Atomic Scale Investigation on the Structural and Mechanical Properties of Carbon Nanotubes Reinforced Polylactic acid Composites

Abstract

AbstractMolecular characterization of nanocomposites is of great significance for the design, prediction, and understanding of the structure and properties of nanocomposites. Herein, a molecular dynamics simulation method is employed to investigate the structures, thermodynamical, and mechanical properties of carbon nanotubes (CNTs) reinforced polylactic acid (PLA) composites, as well as the effects and mechanisms of CNTs on the structure and mechanical properties of PLA matrices. The concentration profile result suggests that the type of CNTs has a significant influence on the distribution of PLA molecular chains, with relative concentration profiles around CNTs in the order of PLA/CNTs‐COOH > PLA/CNTs‐OH > PLA/CNTs‐NH2 > PLA/CNTs.
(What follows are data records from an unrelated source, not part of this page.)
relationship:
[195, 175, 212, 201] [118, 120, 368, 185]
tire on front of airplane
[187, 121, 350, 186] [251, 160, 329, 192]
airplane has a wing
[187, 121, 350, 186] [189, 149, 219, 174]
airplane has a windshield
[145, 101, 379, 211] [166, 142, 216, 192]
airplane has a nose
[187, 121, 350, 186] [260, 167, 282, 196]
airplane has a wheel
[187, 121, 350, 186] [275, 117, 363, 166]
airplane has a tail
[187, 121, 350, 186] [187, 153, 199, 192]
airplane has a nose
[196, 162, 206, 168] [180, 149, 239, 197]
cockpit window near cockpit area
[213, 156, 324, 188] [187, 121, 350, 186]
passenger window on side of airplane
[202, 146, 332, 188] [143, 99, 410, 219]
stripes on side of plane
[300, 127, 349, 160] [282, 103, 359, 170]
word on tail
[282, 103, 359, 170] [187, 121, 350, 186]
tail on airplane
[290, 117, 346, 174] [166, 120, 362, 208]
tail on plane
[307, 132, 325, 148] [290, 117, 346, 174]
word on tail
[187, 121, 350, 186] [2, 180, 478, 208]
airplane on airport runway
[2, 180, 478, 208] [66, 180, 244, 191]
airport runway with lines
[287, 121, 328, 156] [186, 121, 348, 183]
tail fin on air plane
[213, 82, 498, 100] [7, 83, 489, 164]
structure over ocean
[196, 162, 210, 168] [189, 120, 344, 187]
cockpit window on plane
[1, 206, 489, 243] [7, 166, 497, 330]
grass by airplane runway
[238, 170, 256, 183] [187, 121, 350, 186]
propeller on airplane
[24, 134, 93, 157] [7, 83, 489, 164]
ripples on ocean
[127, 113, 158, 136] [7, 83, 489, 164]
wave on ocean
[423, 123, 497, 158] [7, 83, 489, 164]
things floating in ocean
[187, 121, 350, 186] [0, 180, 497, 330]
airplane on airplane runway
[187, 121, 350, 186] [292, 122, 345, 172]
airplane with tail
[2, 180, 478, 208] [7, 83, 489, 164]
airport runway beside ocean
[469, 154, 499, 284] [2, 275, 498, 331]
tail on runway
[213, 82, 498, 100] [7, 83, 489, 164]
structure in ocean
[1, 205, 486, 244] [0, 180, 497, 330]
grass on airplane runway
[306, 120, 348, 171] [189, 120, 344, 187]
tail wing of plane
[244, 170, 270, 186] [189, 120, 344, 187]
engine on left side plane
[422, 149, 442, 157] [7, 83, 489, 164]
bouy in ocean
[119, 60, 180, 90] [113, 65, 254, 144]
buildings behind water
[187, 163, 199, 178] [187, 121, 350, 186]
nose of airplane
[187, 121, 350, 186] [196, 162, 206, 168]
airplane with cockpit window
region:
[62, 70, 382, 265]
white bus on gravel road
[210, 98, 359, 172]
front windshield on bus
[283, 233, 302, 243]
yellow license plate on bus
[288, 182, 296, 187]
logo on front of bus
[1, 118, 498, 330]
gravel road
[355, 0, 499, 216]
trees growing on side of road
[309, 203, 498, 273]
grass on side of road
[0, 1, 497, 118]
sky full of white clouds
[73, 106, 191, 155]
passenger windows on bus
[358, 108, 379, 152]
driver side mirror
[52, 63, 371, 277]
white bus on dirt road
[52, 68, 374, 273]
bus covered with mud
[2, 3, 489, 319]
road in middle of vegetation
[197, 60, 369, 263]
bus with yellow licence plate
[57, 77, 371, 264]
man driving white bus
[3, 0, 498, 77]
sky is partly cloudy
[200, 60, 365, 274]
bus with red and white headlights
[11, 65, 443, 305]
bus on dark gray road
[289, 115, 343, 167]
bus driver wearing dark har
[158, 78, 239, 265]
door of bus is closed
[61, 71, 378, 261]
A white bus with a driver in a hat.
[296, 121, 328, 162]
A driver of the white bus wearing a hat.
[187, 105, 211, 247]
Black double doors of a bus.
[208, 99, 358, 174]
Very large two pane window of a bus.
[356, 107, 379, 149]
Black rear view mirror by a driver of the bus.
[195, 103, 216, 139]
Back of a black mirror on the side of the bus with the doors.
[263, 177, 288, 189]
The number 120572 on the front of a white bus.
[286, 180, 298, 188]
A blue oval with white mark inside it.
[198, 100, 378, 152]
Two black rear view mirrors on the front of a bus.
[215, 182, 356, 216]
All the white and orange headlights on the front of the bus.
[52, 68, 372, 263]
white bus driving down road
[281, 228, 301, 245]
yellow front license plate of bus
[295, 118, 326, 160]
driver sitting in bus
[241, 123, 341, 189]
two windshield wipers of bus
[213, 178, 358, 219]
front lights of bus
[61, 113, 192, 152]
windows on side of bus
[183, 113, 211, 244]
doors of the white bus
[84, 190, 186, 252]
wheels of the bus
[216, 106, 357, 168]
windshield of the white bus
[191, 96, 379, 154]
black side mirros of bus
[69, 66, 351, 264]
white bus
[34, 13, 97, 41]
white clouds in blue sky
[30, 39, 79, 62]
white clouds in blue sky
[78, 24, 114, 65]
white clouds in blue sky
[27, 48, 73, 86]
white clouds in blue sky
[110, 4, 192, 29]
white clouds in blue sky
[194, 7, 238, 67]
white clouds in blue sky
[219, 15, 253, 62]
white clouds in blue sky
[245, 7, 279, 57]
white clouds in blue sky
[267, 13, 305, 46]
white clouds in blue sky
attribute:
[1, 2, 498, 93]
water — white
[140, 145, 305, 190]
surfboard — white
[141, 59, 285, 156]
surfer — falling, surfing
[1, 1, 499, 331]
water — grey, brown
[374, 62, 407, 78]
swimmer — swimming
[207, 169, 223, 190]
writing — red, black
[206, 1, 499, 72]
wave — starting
Incorporating CNTs into the PLA matrix decreases the FFV and mobility of the polymer, where the trend is PLA > PLA/CNTs > PLA/CNTs‐NH2 > PLA/CNTs‐OH > PLA/CNTs‐COOH. Meanwhile, the tensile properties of the PLA matrix increase with the incorporation of CNTs, and the trend agrees with the results of fractional free volume (FFV) and relative concentration distribution. Finally, the analysis results of interaction illustrate that hydrogen bond interactions between PLA molecular chains and the functional groups on CNTs surface are involved in the adsorption of the polymers on the CNTs surface, thus affecting their interfacial interaction, structure, and properties.